_ФРАГМЕНТ ТЕКСТА_.

Другой неприятный момент – бестактность. В прошлом году один известный саратовский художник, полагаю, случайно оказался на лекции Стаматиса в «Аrt-Налете» и начал навязчиво разъяснять «как психолог», чего грек добивается своим театром. Пошли теории о том, что режиссер таким образом социализирует интровертов, что Эфстатиу сам интроверт и т. д. и т. п. Закончилось всё тем, что художника попросили реже высказывать свои мысли. Притом попросил не сам Стаматис, а сидевшие в зале.

А вот в этом году такого не было. Все всё поняли, а даже если и не поняли, то не пытались выразить свое возмущение. И это радует.

Результат

Каждый мастер-класс Стаматиса заканчивается перформансом на заглавную тему. Спектаклем это, конечно, не назовешь – и в силу формы подачи, и в силу сырости: разве можно за неделю с нуля сделать что-то годное, не только отрабатывая собственную задумку, но и обучая людей? С другой стороны, не стоит думать, что наша «Утопия» вышла никакой. Думаю, со стороны это выглядело по-своему любопытным.

Вопреки опасениям мы собрали довольно большую аудиторию для того помещения, которым располагали. Впрочем, оценил это я уже по большому счету после спектакля, потому что во время выступления концентрируешься на игре. Наконец, были чисто физические причины, мешавшие это сделать, – работа в маске, да еще и часто спиной к импровизированному «залу». Как выяснилось, почти час в маске в тесном помещении со множеством зрителей превращается если и не в пытку, то во всяком случае может вызвать дискомфорт – это пот, сужение поля обозрения, да и дышать несколько сложнее. Впрочем, повторюсь, я был нездоров.

_ЗАДАНИЕ 1_.
Кто, согласно тексту о мастер-классе Стаматиса, попросил художника реже высказывать свои мысли?
_ЗАДАНИЕ 2_.
Перепишите из текста о мастер-классе Стаматиса фрагмент между словами «Другой неприятный момент» и «сидевшие в зале.» включительно.
_ЗАДАНИЕ 3_.
Продолжите текст о мастер-классе Стаматиса с того места, на котором он заканчивается.

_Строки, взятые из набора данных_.
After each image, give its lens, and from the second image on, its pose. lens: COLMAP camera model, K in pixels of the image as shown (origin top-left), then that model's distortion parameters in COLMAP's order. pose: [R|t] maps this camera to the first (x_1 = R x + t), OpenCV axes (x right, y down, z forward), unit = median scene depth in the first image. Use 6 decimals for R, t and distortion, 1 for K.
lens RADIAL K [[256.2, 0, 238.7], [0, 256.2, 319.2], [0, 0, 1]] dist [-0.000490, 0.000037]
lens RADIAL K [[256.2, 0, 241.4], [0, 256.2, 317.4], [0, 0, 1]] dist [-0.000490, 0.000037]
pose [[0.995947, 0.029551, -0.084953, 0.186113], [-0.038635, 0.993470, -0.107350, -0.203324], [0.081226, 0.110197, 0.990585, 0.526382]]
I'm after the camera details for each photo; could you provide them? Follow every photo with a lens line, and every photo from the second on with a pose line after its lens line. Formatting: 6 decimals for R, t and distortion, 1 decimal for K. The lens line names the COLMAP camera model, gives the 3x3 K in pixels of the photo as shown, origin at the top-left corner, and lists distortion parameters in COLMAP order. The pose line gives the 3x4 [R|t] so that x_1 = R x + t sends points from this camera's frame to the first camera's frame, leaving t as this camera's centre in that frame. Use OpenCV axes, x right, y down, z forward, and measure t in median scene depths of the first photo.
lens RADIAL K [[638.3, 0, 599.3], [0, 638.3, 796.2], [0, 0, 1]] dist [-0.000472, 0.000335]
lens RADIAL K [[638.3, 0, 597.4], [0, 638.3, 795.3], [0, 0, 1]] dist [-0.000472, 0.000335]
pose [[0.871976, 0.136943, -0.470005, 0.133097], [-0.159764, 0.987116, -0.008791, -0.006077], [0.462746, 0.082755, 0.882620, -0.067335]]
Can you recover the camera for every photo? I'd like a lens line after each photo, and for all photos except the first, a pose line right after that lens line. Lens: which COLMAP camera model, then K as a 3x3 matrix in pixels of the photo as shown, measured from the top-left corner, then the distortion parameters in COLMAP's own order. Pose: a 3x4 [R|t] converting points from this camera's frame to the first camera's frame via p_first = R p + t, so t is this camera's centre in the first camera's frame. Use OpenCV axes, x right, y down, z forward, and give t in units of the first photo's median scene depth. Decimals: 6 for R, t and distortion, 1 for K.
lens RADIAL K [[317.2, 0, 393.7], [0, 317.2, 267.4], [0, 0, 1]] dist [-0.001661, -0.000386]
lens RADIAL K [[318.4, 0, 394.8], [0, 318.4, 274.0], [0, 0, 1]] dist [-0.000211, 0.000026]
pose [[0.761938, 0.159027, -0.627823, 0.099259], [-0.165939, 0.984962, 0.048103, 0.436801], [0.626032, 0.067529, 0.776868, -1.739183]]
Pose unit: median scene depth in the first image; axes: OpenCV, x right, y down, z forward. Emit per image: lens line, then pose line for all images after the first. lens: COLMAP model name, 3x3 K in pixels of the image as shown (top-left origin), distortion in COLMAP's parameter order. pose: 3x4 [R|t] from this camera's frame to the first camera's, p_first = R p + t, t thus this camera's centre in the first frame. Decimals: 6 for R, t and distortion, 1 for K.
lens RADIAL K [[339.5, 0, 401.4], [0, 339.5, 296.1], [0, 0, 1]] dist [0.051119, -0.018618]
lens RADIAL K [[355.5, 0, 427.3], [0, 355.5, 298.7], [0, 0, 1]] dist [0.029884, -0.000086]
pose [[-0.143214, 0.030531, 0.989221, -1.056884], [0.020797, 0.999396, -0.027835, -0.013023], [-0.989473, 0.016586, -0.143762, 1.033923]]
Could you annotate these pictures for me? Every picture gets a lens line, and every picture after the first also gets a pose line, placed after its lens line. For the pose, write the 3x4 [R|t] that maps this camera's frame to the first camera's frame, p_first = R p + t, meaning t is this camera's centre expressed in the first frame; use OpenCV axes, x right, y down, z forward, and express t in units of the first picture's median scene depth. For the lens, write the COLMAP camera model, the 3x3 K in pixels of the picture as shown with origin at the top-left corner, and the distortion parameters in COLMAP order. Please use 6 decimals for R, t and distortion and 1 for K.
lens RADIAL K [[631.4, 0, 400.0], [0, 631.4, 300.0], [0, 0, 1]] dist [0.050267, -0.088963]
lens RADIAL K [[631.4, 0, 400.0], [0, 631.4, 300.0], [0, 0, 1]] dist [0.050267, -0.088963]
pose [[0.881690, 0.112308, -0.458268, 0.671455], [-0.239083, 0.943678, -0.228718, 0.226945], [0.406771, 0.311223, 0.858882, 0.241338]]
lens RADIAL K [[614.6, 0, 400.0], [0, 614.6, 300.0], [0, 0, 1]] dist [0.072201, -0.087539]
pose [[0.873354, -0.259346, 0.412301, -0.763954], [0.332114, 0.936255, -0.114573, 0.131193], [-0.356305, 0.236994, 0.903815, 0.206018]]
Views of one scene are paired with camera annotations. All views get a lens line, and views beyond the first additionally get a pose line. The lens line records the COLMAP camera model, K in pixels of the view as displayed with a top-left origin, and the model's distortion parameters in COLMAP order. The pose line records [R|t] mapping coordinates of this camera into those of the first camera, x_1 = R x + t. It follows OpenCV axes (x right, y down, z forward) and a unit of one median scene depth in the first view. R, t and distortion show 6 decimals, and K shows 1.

_ОТВЕТ 1_.
Не сам Стаматис, а сидевшие в зале.

_ОТВЕТ 2_.
Другой неприятный момент – бестактность. В прошлом году один известный саратовский художник, полагаю, случайно оказался на лекции Стаматиса в «Аrt-Налете» и начал навязчиво разъяснять «как психолог», чего грек добивается своим театром. Пошли теории о том, что режиссер таким образом социализирует интровертов, что Эфстатиу сам интроверт и т. д. и т. п. Закончилось всё тем, что художника попросили реже высказывать свои мысли. Притом попросил не сам Стаматис, а сидевшие в зале.

_ОТВЕТ 3_.
В этом перформансе смешалось всё – и карнавальная эстетика, и вполне традиционные драматические и комедийные истории-сценки, немного реалистичные, немного сюрреалистичные. Здесь что-то вызывает грусть, а что-то непременно заставит улыбнуться. Впрочем, логичнее говорить в прошедшем времени, поскольку этот перформанс, как и любой другой, – явление разовое. Судя по всему, не все это поняли. Во всяком случае некоторые люди, не попавшие на представление, потом спрашивали меня: «А когда вы его еще покажете?» «Никогда», – отвечал я. Почти уверенно. Перформанс на то и перформанс – бьет только раз, но сильно.

Остается, пожалуй, только один, но самый главный для меня вопрос: что это отнюдь не дешевое удовольствие дало? Честно говоря, не знаю. До сих пор не могу сказать и точно для себя сформулировать. Еще несколько лет назад я дал себе установку на то, что буду стараться развиваться и познавать самые разнообразные формы искусства, и театр здесь стал одним из краеугольных камней. До того, чтобы пойти к Стаматису, я дозревал три года: и платить за мастер-класс было страшно, и поначалу, что уж говорить, я не был уверен, что Стаматис – это не упоминавшийся ранее шарлатан. Но в прошлом году эти сомнения окончательно развеялись, особенно после замечания грека, что шарлатаны – это люди, которые калечат, приносят не пользу, а вред, а от него какой вред может быть?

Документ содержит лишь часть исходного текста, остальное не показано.